Al via da oggi la sperimentazione dell’App Immuni

Scaricata da 2 milioni di italiani e da oggi al via la fase di sperimentazione: l’ Immuni comincia ad agire con i dati di quattro regioni

Parte oggi, lunedì 8 giugno 2020, la sperimentazione dell’App Immuni per la tracciabilità dei contatti Covid positivi. Si può scaricare già dal primo giugno ed entra in funzionamento effettivo e diffuso dal 15 giugno prossimo. La App gratuita Immuni è stata scaricata da 2 milioni di italiani, come comunica il commissario per l’emergenza Domenico Arcuri. Da scaricare “Per diminuire la probabilità di nascita di focolai improvvisi e soprattutto per tutelare noi stessi e le persone a noi care. Attraverso l’App Immuni possiamo anche avvisare le persone con cui le quali viviamo, ad esempio sul posto di lavoro o che incontriamo, perché magari prendiamo insieme a loro l’autobus. Maggiore è il numero delle persone che la scarica e maggiore è la possibilità che si sia avvisati quando in contatto con un caso positivo“. Così precisa la ministra dell’Innovazione Paola Pisano.

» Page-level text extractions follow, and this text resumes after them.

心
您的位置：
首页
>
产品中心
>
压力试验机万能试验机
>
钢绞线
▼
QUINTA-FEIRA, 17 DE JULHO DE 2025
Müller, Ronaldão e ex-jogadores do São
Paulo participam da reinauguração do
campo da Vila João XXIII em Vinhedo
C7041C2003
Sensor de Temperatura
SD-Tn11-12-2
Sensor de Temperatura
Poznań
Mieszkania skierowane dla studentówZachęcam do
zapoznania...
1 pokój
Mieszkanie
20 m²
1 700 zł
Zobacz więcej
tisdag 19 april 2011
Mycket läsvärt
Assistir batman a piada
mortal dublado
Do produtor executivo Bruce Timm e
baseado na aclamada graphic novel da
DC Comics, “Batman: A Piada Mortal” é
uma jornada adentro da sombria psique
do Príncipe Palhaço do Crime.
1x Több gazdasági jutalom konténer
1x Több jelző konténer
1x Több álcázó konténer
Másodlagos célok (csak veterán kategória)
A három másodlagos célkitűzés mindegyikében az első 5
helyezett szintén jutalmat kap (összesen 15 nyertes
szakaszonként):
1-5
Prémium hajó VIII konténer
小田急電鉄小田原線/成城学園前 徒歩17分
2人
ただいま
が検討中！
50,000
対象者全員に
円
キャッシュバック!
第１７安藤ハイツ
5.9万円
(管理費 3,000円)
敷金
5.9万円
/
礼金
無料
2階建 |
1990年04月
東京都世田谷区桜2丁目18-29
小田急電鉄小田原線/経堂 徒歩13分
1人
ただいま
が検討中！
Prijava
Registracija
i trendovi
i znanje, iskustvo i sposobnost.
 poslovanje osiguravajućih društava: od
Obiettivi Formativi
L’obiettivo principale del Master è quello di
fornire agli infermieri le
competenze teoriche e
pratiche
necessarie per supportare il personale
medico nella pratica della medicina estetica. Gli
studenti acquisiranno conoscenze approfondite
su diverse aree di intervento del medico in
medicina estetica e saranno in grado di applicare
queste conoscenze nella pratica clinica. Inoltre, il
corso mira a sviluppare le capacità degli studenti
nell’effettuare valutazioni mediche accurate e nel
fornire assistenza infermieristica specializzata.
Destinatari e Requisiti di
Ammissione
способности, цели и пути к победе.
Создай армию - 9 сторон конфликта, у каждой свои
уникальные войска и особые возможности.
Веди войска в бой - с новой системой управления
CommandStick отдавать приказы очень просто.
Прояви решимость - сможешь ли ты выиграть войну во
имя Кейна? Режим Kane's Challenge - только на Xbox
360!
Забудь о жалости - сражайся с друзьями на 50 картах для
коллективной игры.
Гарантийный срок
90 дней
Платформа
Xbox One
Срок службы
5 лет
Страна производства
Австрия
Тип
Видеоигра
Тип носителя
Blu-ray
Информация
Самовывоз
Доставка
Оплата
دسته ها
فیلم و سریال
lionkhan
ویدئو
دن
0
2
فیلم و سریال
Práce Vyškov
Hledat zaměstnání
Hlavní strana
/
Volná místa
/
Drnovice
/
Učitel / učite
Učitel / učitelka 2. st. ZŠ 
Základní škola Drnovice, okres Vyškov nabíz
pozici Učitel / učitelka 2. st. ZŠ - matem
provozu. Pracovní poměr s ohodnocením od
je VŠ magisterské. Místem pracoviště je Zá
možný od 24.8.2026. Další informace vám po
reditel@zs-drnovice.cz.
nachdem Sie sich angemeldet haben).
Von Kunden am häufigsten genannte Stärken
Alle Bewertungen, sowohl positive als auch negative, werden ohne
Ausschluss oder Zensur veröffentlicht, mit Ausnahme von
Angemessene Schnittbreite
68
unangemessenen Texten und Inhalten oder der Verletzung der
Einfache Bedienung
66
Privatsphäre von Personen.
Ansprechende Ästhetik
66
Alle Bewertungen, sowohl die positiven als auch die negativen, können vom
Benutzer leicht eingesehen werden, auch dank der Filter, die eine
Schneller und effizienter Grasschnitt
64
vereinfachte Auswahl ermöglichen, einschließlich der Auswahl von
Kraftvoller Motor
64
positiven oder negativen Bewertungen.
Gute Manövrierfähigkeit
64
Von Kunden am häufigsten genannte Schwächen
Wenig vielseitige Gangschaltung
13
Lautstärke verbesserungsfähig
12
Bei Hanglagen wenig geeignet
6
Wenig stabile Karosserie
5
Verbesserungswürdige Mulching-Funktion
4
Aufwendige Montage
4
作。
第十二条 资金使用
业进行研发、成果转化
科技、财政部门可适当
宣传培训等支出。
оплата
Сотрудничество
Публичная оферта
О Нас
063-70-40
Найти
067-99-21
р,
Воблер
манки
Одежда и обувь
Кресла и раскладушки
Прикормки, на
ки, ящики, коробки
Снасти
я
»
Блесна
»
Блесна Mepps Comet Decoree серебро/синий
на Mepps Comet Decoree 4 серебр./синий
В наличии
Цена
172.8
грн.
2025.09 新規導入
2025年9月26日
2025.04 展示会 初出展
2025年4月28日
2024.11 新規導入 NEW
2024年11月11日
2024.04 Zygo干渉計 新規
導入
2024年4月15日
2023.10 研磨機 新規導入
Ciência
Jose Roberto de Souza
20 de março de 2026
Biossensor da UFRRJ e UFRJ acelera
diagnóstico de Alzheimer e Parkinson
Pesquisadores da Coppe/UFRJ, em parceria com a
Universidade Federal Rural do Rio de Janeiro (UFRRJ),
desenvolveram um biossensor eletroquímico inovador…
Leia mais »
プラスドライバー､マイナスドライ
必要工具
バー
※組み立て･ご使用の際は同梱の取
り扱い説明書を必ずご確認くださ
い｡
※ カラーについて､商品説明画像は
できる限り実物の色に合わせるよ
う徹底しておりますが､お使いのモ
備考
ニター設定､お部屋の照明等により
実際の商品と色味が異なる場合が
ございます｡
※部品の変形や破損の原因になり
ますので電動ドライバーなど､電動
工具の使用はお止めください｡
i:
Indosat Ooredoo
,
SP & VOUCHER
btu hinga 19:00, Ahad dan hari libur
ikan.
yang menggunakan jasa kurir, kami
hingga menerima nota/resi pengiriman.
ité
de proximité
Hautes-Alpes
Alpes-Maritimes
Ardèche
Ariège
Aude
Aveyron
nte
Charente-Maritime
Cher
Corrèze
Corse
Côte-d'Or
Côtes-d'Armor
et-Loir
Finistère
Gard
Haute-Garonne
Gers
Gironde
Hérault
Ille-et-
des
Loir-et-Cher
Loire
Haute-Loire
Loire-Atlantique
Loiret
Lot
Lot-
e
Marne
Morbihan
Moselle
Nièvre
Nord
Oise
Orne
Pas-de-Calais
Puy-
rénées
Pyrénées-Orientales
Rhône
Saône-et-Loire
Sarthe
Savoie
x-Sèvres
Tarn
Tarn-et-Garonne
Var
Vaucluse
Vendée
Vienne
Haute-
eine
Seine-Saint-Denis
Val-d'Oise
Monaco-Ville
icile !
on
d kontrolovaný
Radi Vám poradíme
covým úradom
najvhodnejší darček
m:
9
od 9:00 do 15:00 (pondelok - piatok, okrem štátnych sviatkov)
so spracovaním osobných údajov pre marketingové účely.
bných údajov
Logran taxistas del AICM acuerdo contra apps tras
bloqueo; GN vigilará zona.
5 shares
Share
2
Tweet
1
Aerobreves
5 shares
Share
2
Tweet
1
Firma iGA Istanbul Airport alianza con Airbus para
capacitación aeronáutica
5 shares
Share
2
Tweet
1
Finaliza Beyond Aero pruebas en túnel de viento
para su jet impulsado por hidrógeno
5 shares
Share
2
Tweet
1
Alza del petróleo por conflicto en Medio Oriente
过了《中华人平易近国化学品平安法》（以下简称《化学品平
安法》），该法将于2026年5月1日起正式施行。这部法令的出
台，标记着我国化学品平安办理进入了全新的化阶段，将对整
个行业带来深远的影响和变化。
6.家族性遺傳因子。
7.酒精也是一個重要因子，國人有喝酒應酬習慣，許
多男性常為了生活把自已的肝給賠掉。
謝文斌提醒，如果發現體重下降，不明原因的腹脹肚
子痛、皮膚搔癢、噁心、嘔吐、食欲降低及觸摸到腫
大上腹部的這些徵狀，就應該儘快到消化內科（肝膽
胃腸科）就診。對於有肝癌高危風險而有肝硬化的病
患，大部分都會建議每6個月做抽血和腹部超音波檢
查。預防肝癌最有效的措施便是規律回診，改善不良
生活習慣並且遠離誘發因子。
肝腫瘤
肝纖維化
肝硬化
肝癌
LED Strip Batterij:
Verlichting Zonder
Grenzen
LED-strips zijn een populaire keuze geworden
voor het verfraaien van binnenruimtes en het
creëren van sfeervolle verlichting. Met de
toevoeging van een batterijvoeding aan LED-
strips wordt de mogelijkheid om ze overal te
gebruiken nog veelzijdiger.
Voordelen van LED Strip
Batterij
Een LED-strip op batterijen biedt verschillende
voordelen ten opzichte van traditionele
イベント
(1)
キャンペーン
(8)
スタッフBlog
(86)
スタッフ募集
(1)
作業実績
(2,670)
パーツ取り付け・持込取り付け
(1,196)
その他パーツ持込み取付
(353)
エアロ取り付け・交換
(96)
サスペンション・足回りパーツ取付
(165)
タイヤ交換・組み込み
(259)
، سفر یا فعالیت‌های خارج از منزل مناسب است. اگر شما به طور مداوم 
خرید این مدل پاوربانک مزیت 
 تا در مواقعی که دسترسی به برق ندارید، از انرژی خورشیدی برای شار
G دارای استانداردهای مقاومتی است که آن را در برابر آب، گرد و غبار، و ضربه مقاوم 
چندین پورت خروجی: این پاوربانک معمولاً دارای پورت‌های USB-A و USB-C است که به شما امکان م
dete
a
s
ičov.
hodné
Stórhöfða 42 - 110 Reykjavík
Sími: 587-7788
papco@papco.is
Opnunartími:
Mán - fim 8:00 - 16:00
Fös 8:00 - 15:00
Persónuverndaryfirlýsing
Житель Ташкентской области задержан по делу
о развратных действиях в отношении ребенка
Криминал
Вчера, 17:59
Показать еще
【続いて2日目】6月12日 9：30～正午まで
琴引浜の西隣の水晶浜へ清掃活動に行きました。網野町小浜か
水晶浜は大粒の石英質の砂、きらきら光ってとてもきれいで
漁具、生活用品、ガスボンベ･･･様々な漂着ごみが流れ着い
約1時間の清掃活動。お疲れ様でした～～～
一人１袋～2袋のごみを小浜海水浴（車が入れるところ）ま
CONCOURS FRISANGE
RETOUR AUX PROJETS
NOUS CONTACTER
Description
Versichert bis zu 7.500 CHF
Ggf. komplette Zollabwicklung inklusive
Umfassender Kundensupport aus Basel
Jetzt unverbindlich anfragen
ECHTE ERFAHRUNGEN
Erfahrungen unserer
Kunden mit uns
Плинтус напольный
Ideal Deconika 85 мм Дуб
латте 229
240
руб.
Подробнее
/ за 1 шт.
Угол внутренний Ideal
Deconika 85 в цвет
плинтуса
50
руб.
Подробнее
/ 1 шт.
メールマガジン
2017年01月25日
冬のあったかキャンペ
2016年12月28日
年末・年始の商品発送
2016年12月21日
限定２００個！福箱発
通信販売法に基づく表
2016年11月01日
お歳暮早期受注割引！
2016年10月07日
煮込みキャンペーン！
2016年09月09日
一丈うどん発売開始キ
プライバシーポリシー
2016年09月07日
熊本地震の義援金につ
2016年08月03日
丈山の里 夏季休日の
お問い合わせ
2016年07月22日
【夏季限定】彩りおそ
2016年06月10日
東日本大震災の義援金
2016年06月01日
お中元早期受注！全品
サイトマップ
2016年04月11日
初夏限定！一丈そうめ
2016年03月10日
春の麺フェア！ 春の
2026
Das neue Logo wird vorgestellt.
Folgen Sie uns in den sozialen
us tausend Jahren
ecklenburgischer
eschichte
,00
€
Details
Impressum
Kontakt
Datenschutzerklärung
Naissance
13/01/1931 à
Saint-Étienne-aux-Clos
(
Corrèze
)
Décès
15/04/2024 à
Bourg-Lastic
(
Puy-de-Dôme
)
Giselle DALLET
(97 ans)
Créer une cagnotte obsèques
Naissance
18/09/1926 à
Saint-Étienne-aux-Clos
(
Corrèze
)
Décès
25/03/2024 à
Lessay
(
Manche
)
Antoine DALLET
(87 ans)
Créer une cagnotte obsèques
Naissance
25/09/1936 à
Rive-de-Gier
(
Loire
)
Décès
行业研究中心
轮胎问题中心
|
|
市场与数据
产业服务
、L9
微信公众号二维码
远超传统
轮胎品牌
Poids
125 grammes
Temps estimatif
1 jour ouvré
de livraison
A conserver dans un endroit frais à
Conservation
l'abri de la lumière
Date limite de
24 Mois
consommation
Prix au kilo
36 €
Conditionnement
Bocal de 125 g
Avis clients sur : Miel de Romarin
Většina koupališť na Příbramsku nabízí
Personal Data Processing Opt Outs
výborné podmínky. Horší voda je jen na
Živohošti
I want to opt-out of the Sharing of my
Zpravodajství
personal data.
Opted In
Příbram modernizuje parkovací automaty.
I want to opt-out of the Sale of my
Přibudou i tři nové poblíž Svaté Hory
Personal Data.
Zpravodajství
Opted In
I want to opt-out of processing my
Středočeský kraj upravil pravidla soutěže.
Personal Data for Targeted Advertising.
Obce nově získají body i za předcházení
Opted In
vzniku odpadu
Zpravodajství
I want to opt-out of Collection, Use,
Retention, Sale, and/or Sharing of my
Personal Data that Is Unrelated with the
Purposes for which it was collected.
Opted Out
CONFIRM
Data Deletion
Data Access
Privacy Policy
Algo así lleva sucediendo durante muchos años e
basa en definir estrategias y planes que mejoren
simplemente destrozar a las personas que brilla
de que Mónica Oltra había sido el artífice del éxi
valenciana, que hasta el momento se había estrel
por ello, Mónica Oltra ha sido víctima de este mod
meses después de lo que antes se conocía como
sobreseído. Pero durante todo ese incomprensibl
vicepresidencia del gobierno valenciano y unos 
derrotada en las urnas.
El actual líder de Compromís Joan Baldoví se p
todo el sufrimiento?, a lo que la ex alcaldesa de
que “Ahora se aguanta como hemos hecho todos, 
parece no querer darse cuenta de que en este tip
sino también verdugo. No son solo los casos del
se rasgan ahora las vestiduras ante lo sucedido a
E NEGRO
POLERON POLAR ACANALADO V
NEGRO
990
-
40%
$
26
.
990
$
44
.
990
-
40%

Abruzzo, , Marche e Puglia sono le regioni pilota per la sperimentazione dell’App Immuni. Nel pieno rispetto della normativa sulla privacy, come già specificato numerose volte in passato attraverso i tanti interventi mediatici.


Come funziona

L’App Immuni funziona senza essere a conoscenza dell’identità della persona che la installa o delle persone con cui si entra in contatto. Non richiede dati anagrafici o numero di telefono e non ha possibilità di accesso ai nostri spostamenti o alla nostra rubrica. Registra i contatti con altri utenti usando il Bluetooth. Scambia dunque codici temporanei casuali con altri dispositivi che l’hanno installata. Questi codici non permettono di risalire all’identità dell’utente. Lo scambio è bidirezionale. Ogni telefono con l’App attiva invia il proprio codice e riceve i codici degli smartphone nelle vicinanze, salvandoli nella propria memoria interna. Quando un utente Immuni risulta positivo al Covid si attiva un meccanismo per cui vengono avvisati i possibili contatti, che dovranno avvisare il medico.

Le polemiche sessiste

Chiarita la questione privacy, sono altre, però, le polemiche che hanno seguito l’App Immuni fino al giorno della sua sperimentazione. Alcune critiche si sono rivolte infatti alle icone definite sessiste della stessa App, che ritraevano una mamma con il bambino e un uomo davanti al computer. Queste sono poi state modificate nel giro di una mattinata.